→ PROVIDED DATA
*** Begin section ***

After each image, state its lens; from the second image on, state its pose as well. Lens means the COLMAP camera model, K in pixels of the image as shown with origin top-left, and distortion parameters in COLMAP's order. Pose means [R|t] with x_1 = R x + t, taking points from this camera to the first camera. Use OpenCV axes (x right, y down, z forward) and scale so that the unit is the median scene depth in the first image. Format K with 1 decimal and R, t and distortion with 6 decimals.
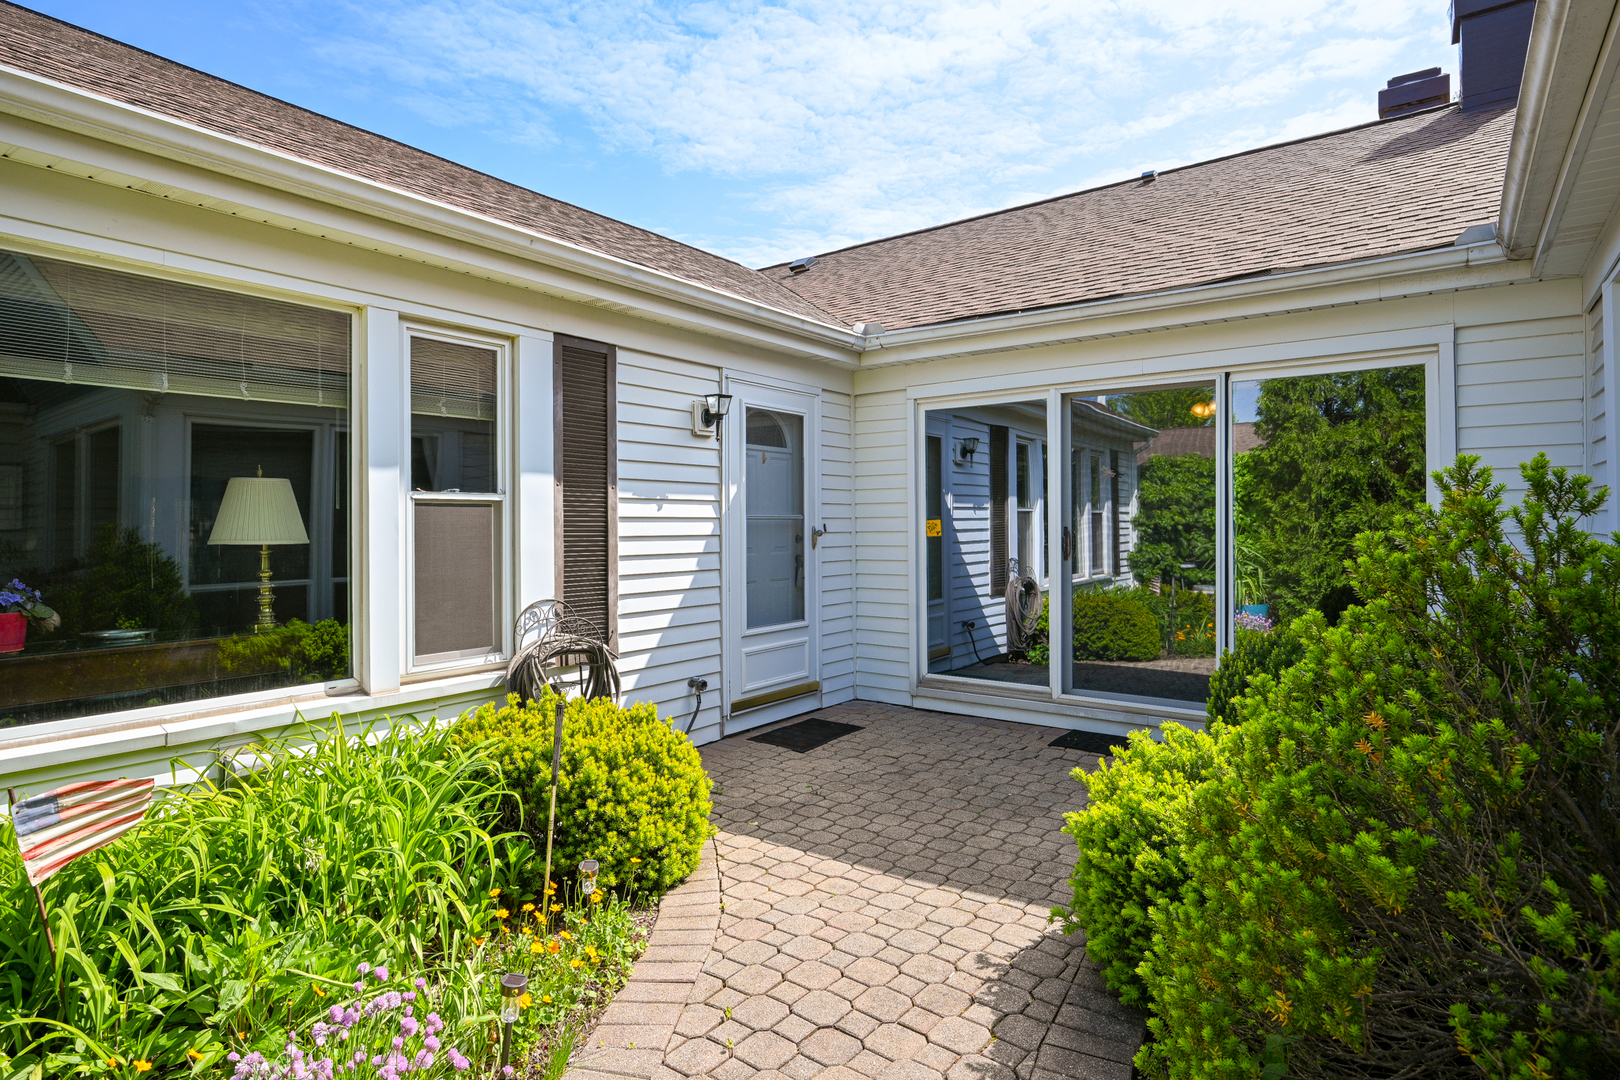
lens RADIAL K [[843.7, 0, 800.8], [0, 843.7, 509.9], [0, 0, 1]] dist [-0.013634, -0.000663]
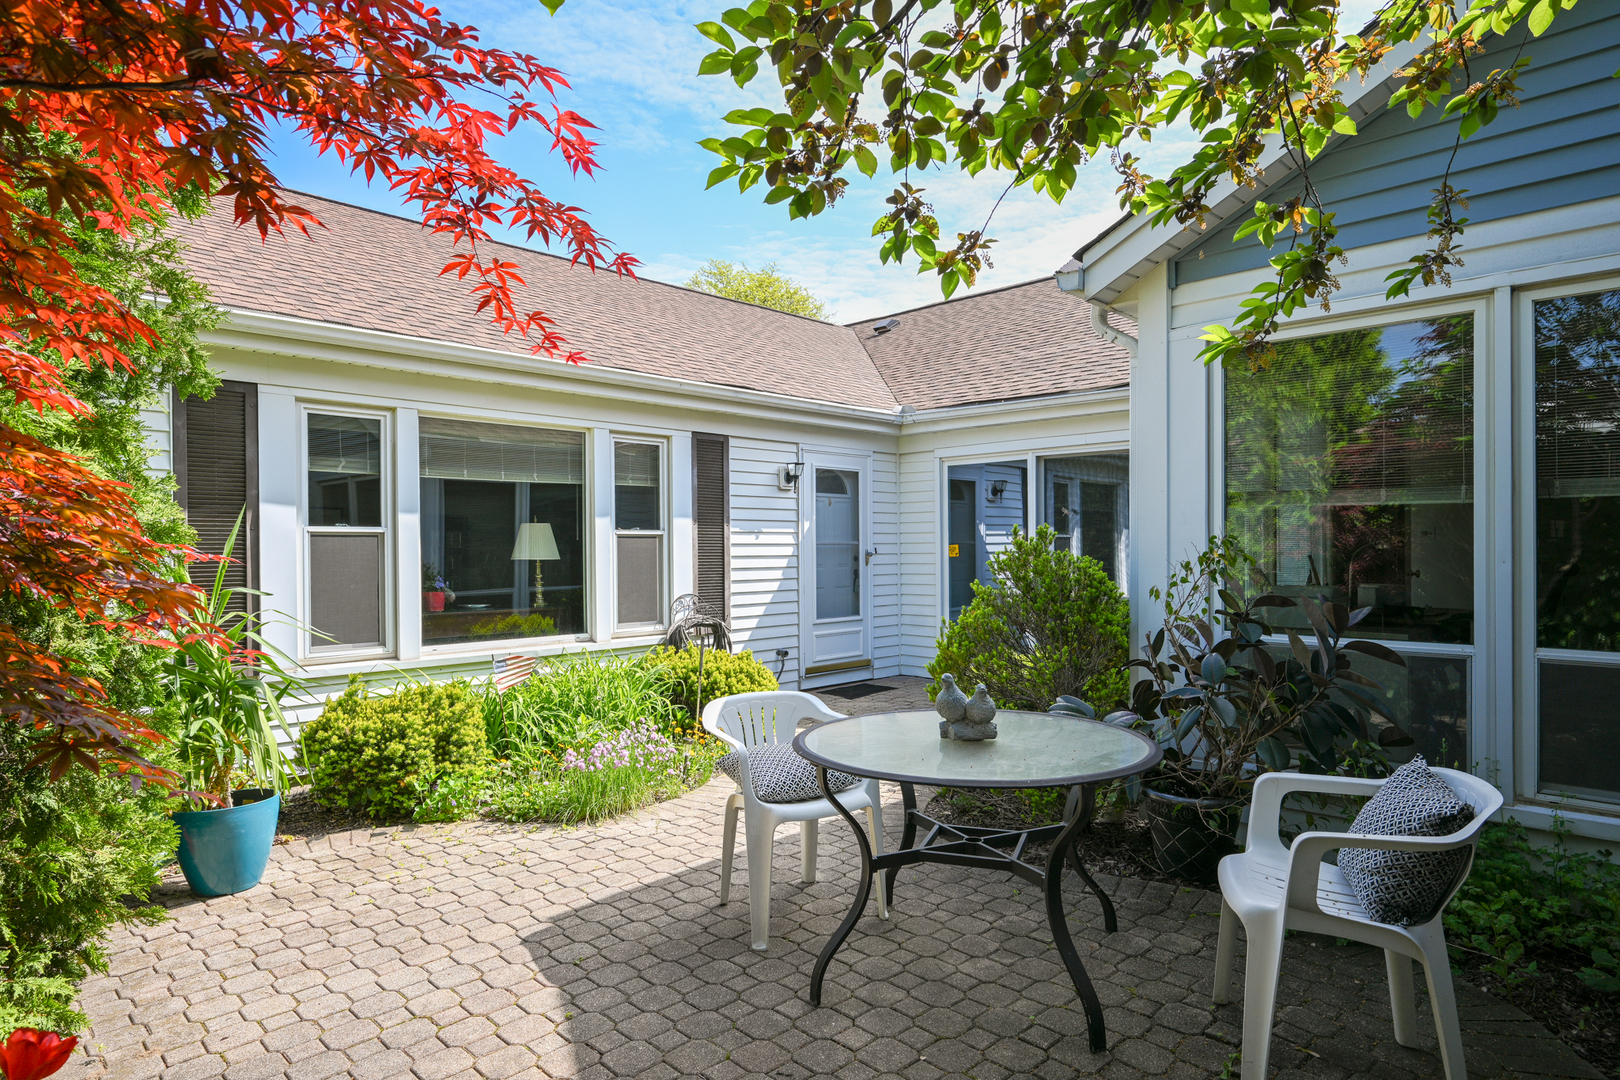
lens RADIAL K [[904.8, 0, 811.5], [0, 904.8, 544.2], [0, 0, 1]] dist [0.003117, 0.000547]
pose [[0.992263, -0.000848, -0.124151, 0.143497], [0.002610, 0.999898, 0.014033, -0.013888], [0.124127, -0.014249, 0.992164, -0.660963]]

*** End section ***

Could you print the listing above exactly, without the pictures?

→ YOUR RESPONSE
After each image, state its lens; from the second image on, state its pose as well. Lens means the COLMAP camera model, K in pixels of the image as shown with origin top-left, and distortion parameters in COLMAP's order. Pose means [R|t] with x_1 = R x + t, taking points from this camera to the first camera. Use OpenCV axes (x right, y down, z forward) and scale so that the unit is the median scene depth in the first image. Format K with 1 decimal and R, t and distortion with 6 decimals.
lens RADIAL K [[843.7, 0, 800.8], [0, 843.7, 509.9], [0, 0, 1]] dist [-0.013634, -0.000663]
lens RADIAL K [[904.8, 0, 811.5], [0, 904.8, 544.2], [0, 0, 1]] dist [0.003117, 0.000547]
pose [[0.992263, -0.000848, -0.124151, 0.143497], [0.002610, 0.999898, 0.014033, -0.013888], [0.124127, -0.014249, 0.992164, -0.660963]]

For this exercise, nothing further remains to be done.